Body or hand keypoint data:
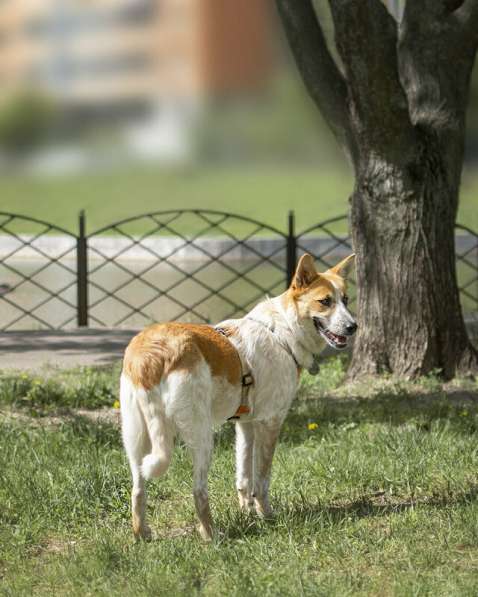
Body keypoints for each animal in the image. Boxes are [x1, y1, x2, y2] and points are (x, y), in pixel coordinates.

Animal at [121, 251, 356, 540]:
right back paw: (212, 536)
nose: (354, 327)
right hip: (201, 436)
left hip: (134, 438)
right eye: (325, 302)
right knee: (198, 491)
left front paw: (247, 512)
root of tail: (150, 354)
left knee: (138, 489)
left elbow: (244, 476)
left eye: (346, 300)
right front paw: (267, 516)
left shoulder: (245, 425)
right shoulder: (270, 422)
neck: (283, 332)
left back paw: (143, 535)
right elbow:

#### [Work item]
From the data above, count the lines where "left" occurs and give that figure and nothing else.

#### [Worked solution]
7